(DATA BLOCK)
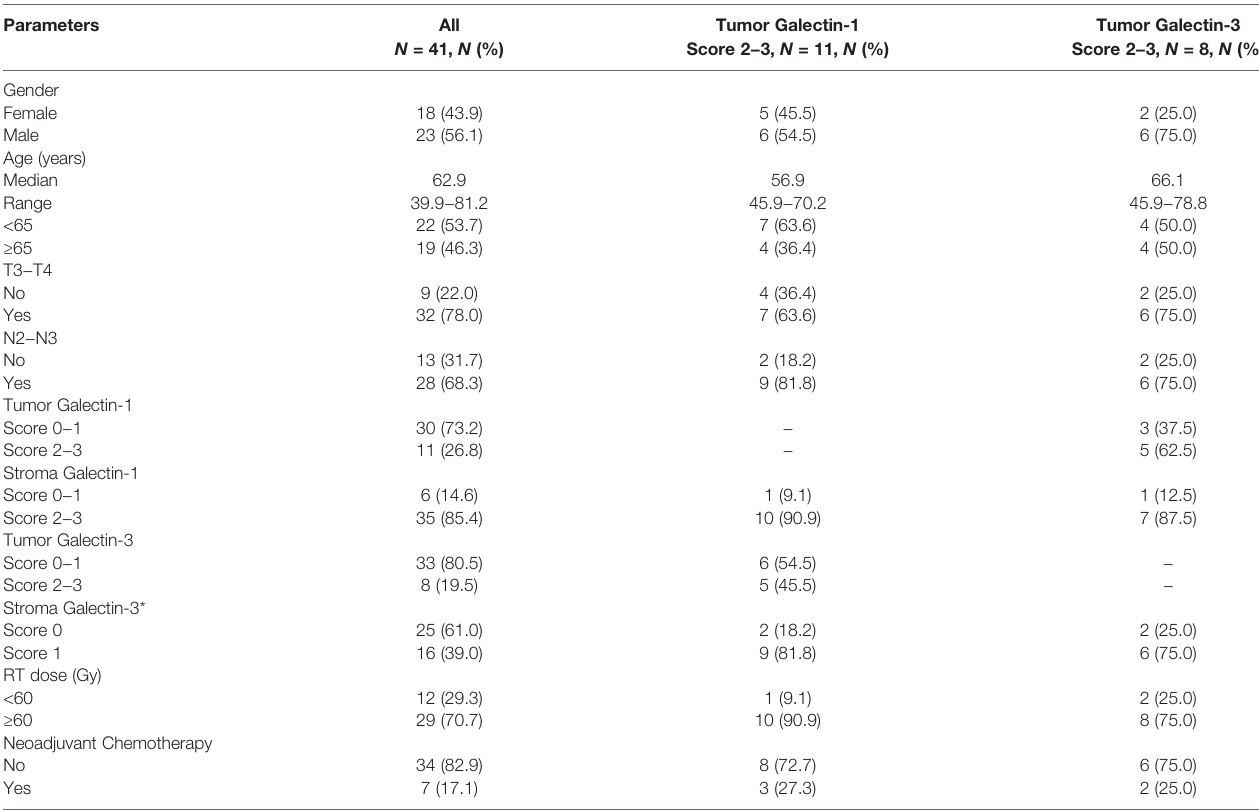
TABLE 1 | Patient characteristics ( N = 41).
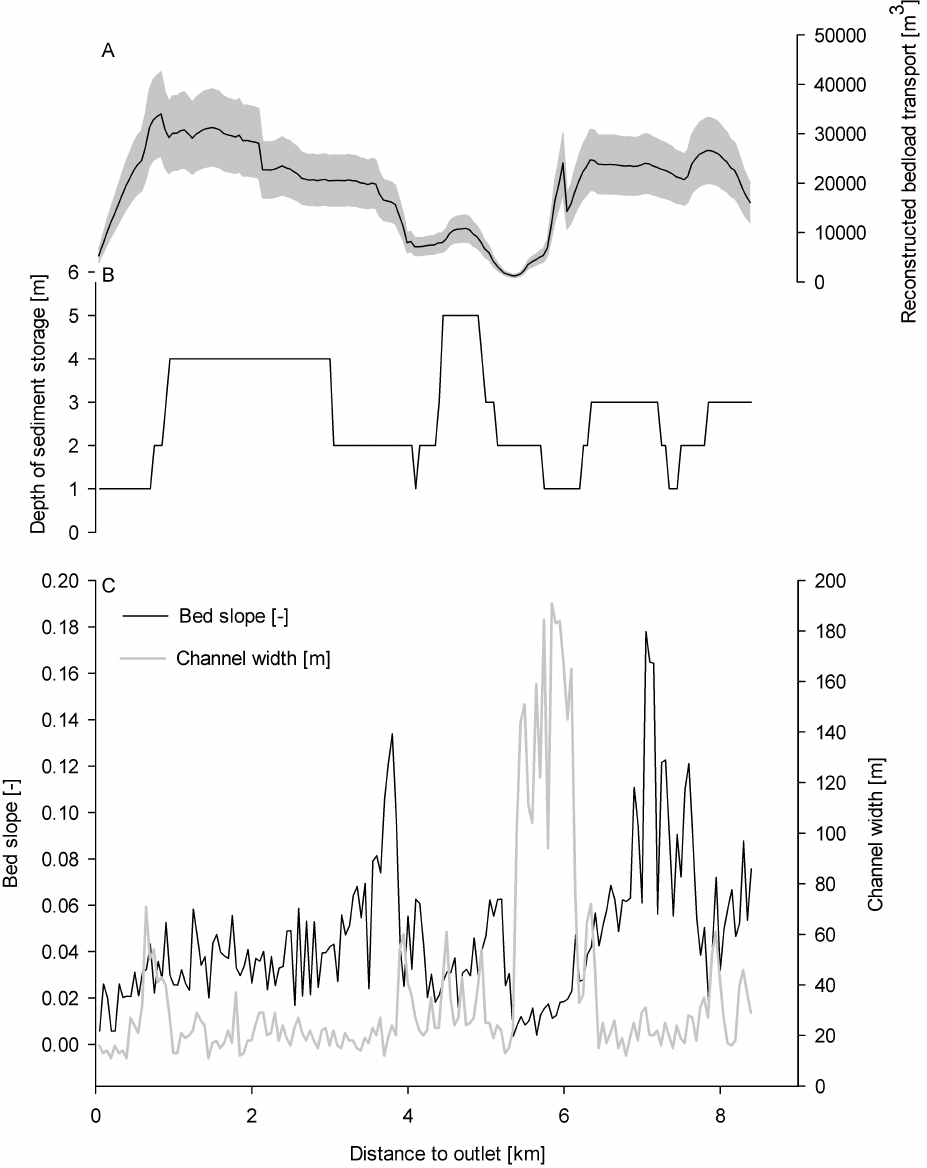
Fig. 2. Properties of the Chiene river and observations of bedload transport. A : Reconstructed bedload transport, the grey band indicates a ± 25% error band, B : initial depth of sediment storage, C : bed slope of the river and channel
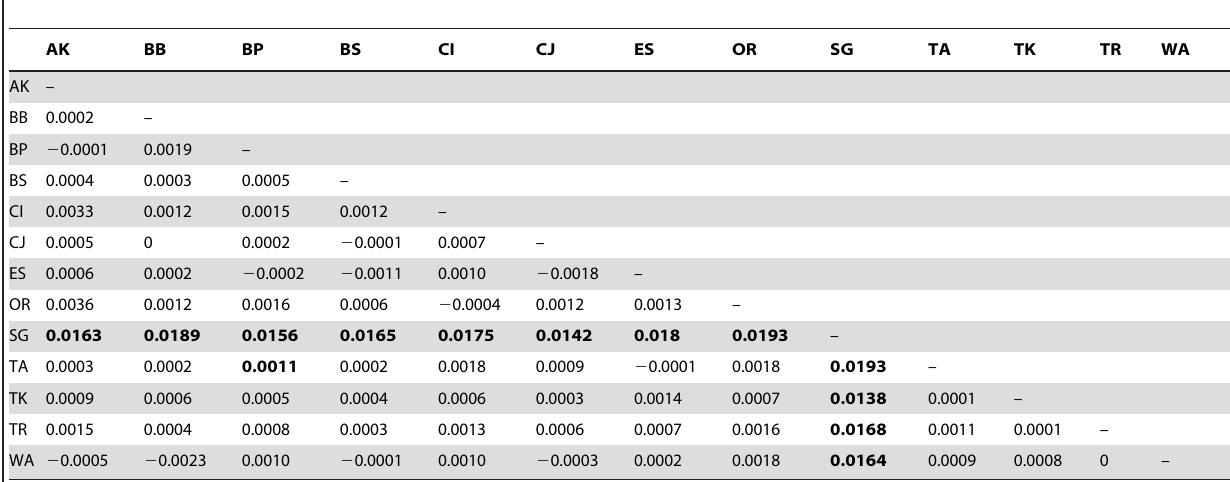
Table 2. Pairwise F ST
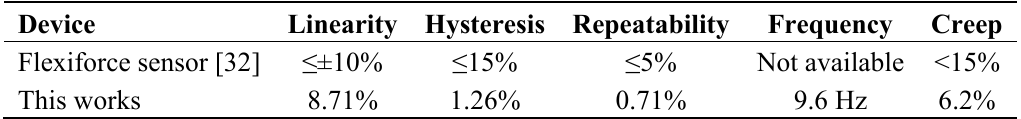
Table 1. Comparisons with a commercial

(THE TASK) Transcribe only the lines from the one holding "Fig. 2. Properties" through the last line of the listing above, inclusive, and do not include the pictures.

(SOLVED PROBLEM)
Fig. 2. Properties of the Chiene river and observations of bedload transport. A : Reconstructed bedload transport, the grey band indicates a ± 25% error band, B : initial depth of sediment storage, C : bed slope of the river and channel
Table 2. Pairwise F ST
Table 1. Comparisons with a commercial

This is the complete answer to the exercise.